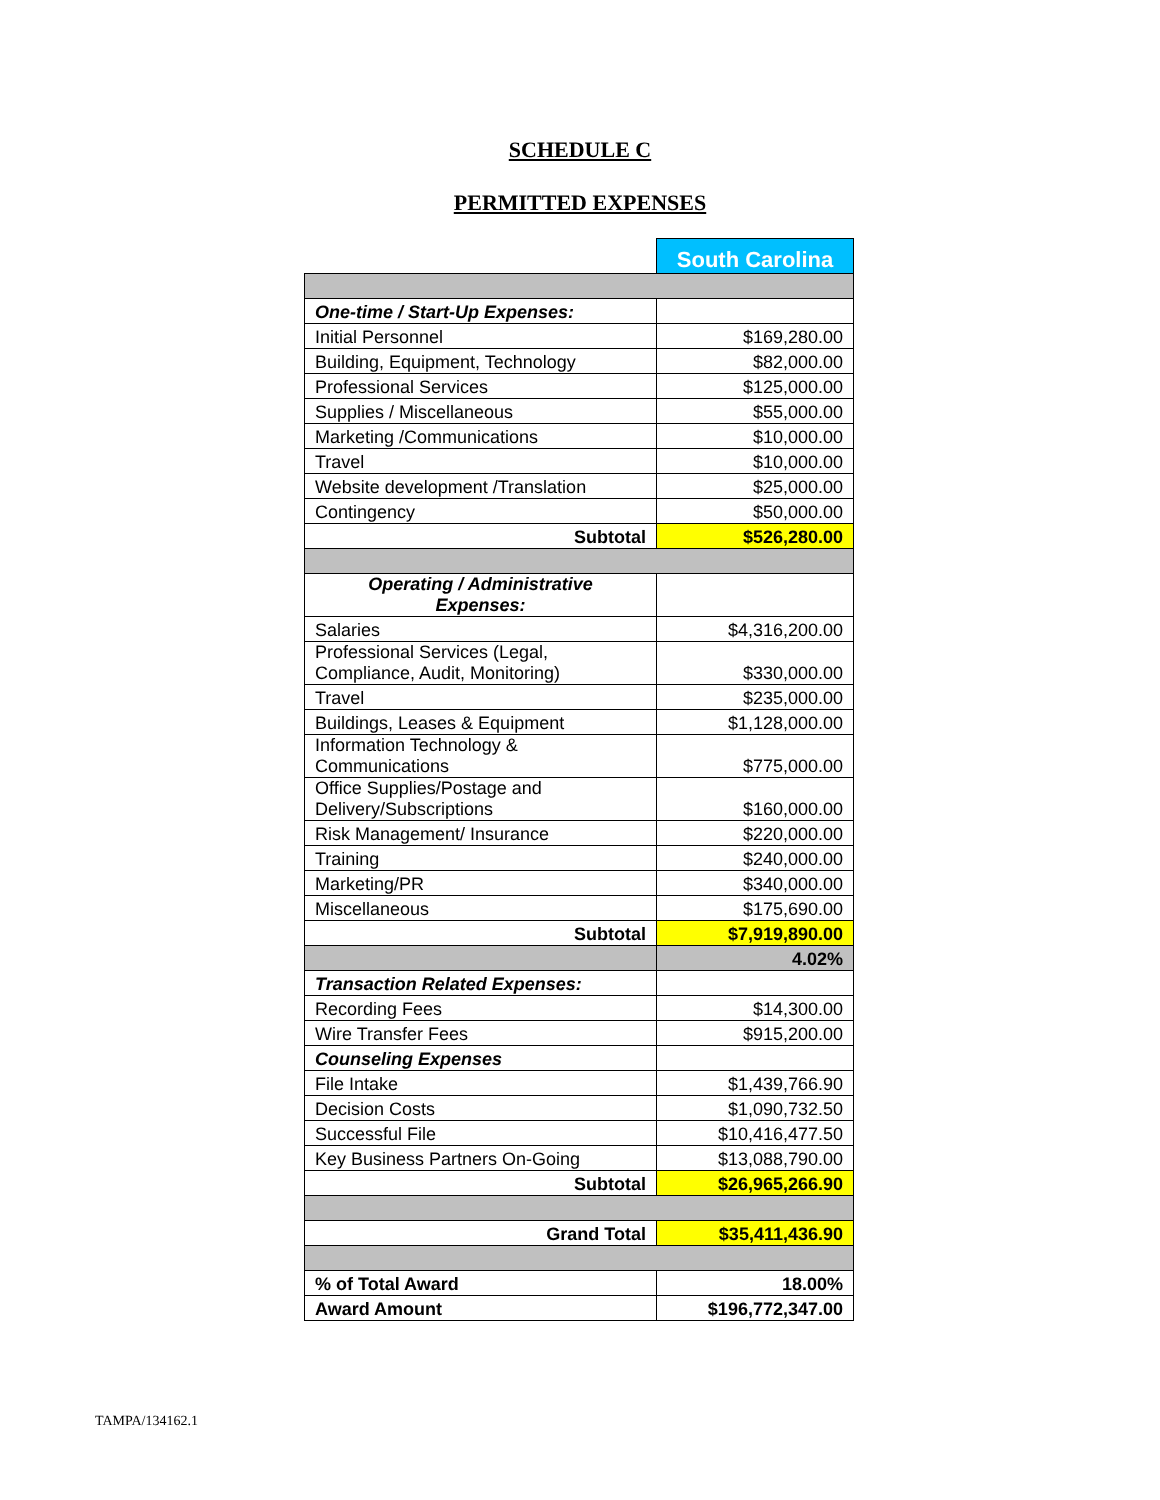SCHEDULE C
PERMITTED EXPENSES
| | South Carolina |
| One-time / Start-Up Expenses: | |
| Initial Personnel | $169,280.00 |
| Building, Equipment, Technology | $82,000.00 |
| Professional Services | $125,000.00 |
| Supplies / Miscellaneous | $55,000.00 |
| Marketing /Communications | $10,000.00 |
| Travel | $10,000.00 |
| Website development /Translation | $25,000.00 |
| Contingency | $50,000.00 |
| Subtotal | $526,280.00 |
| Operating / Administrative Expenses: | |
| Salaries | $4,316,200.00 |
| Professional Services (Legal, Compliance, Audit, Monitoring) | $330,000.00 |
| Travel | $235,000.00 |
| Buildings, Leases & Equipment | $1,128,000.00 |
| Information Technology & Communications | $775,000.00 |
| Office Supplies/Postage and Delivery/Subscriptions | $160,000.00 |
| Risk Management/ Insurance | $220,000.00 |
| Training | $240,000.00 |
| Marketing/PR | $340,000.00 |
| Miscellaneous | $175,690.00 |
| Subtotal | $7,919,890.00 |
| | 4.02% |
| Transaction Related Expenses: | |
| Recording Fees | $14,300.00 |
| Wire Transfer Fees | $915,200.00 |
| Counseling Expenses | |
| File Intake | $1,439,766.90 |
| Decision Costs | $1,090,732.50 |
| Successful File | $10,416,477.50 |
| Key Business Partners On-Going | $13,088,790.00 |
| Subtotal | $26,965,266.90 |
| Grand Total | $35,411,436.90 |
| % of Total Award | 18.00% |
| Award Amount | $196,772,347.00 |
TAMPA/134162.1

Prompt: The output should consist of the records above, reproduced exactly, without pictures.

Task solution:
SCHEDULE C
PERMITTED EXPENSES
| | South Carolina |
| One-time / Start-Up Expenses: | |
| Initial Personnel | $169,280.00 |
| Building, Equipment, Technology | $82,000.00 |
| Professional Services | $125,000.00 |
| Supplies / Miscellaneous | $55,000.00 |
| Marketing /Communications | $10,000.00 |
| Travel | $10,000.00 |
| Website development /Translation | $25,000.00 |
| Contingency | $50,000.00 |
| Subtotal | $526,280.00 |
| Operating / Administrative Expenses: | |
| Salaries | $4,316,200.00 |
| Professional Services (Legal, Compliance, Audit, Monitoring) | $330,000.00 |
| Travel | $235,000.00 |
| Buildings, Leases & Equipment | $1,128,000.00 |
| Information Technology & Communications | $775,000.00 |
| Office Supplies/Postage and Delivery/Subscriptions | $160,000.00 |
| Risk Management/ Insurance | $220,000.00 |
| Training | $240,000.00 |
| Marketing/PR | $340,000.00 |
| Miscellaneous | $175,690.00 |
| Subtotal | $7,919,890.00 |
| | 4.02% |
| Transaction Related Expenses: | |
| Recording Fees | $14,300.00 |
| Wire Transfer Fees | $915,200.00 |
| Counseling Expenses | |
| File Intake | $1,439,766.90 |
| Decision Costs | $1,090,732.50 |
| Successful File | $10,416,477.50 |
| Key Business Partners On-Going | $13,088,790.00 |
| Subtotal | $26,965,266.90 |
| Grand Total | $35,411,436.90 |
| % of Total Award | 18.00% |
| Award Amount | $196,772,347.00 |
TAMPA/134162.1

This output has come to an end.